--- The task ---
Print the following lines verbatim, with no changes.

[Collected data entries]

────

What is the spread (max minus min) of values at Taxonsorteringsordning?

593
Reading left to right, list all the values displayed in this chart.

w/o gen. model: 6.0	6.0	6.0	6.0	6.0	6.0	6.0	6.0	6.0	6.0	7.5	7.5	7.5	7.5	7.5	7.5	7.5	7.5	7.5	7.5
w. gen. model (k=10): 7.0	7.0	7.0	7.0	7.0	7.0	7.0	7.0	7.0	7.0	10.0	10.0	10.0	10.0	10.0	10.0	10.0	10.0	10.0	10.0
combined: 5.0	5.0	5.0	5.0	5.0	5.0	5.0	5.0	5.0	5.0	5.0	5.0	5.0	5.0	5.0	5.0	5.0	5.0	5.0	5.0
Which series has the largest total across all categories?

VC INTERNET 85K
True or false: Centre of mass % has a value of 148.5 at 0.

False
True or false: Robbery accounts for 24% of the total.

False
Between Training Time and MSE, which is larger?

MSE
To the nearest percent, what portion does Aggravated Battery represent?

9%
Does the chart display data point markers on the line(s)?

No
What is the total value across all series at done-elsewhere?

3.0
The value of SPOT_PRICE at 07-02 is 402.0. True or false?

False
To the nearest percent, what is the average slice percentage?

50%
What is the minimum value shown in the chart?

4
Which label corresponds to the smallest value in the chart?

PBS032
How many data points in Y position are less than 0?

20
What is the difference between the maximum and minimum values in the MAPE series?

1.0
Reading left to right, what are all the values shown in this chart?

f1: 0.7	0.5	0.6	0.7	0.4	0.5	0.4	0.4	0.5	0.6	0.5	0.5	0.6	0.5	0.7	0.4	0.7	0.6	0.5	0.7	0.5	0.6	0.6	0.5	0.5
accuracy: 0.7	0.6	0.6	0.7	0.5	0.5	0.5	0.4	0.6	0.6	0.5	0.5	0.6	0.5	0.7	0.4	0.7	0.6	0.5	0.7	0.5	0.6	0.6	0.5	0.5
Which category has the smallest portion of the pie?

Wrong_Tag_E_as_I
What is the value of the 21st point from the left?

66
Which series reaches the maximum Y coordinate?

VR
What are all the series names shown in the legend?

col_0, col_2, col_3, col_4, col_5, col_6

────

--- Problem solution ---
What is the spread (max minus min) of values at Taxonsorteringsordning?

593
Reading left to right, list all the values displayed in this chart.

w/o gen. model: 6.0	6.0	6.0	6.0	6.0	6.0	6.0	6.0	6.0	6.0	7.5	7.5	7.5	7.5	7.5	7.5	7.5	7.5	7.5	7.5
w. gen. model (k=10): 7.0	7.0	7.0	7.0	7.0	7.0	7.0	7.0	7.0	7.0	10.0	10.0	10.0	10.0	10.0	10.0	10.0	10.0	10.0	10.0
combined: 5.0	5.0	5.0	5.0	5.0	5.0	5.0	5.0	5.0	5.0	5.0	5.0	5.0	5.0	5.0	5.0	5.0	5.0	5.0	5.0
Which series has the largest total across all categories?

VC INTERNET 85K
True or false: Centre of mass % has a value of 148.5 at 0.

False
True or false: Robbery accounts for 24% of the total.

False
Between Training Time and MSE, which is larger?

MSE
To the nearest percent, what portion does Aggravated Battery represent?

9%
Does the chart display data point markers on the line(s)?

No
What is the total value across all series at done-elsewhere?

3.0
The value of SPOT_PRICE at 07-02 is 402.0. True or false?

False
To the nearest percent, what is the average slice percentage?

50%
What is the minimum value shown in the chart?

4
Which label corresponds to the smallest value in the chart?

PBS032
How many data points in Y position are less than 0?

20
What is the difference between the maximum and minimum values in the MAPE series?

1.0
Reading left to right, what are all the values shown in this chart?

f1: 0.7	0.5	0.6	0.7	0.4	0.5	0.4	0.4	0.5	0.6	0.5	0.5	0.6	0.5	0.7	0.4	0.7	0.6	0.5	0.7	0.5	0.6	0.6	0.5	0.5
accuracy: 0.7	0.6	0.6	0.7	0.5	0.5	0.5	0.4	0.6	0.6	0.5	0.5	0.6	0.5	0.7	0.4	0.7	0.6	0.5	0.7	0.5	0.6	0.6	0.5	0.5
Which category has the smallest portion of the pie?

Wrong_Tag_E_as_I
What is the value of the 21st point from the left?

66
Which series reaches the maximum Y coordinate?

VR
What are all the series names shown in the legend?

col_0, col_2, col_3, col_4, col_5, col_6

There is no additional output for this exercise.